First, set up your dataset and model.
.. literalinclude:: /../../python/ray/train/examples/tensorflow_quick_start.py
:language: python
:start-after: __tf_setup_begin__
:end-before: __tf_setup_end__
Now define your single-worker TensorFlow training function.
.. literalinclude:: /../../python/ray/train/examples/tensorflow_quick_start.py
:language: python
:start-after: __tf_single_begin__
:end-before: __tf_single_end__
This training function can be executed with:
.. literalinclude:: /../../python/ray/train/examples/tensorflow_quick_start.py
:language: python
:start-after: __tf_single_run_begin__
:end-before: __tf_single_run_end__
Now let's convert this to a distributed multi-worker training function!
All you need to do is:
1. Set the per-worker batch size - each worker will process the same size
batch as in the single-worker code.
2. Choose your TensorFlow distributed training strategy. In this example
we use the ``MultiWorkerMirroredStrategy``.
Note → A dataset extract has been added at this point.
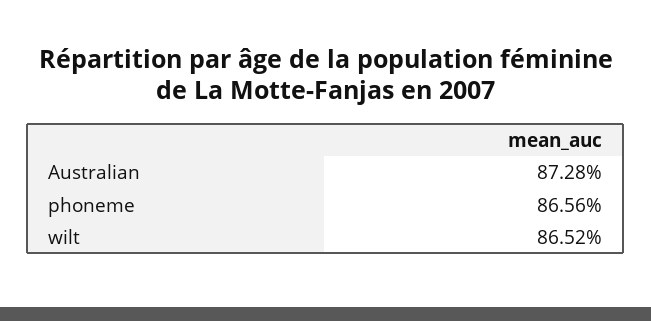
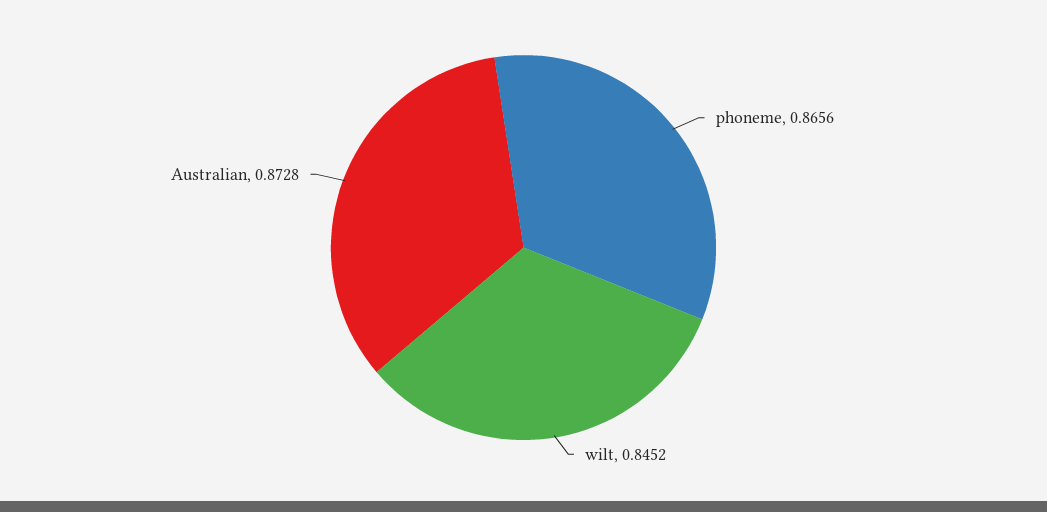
wilt: 0.8652 -> 0.8452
.. literalinclude:: /../../python/ray/train/examples/tensorflow_quick_start.py
:language: python
:start-after: __tf_distributed_begin__
:end-before: __tf_distributed_end__
Then, instantiate a ``TensorflowTrainer`` with 4 workers,
and use it to run the new training function!
.. literalinclude:: /../../python/ray/train/examples/tensorflow_quick_start.py
:language: python
:start-after: __tf_trainer_begin__
:end-before: __tf_trainer_end__
See :ref:`train-porting-code` for a more comprehensive example.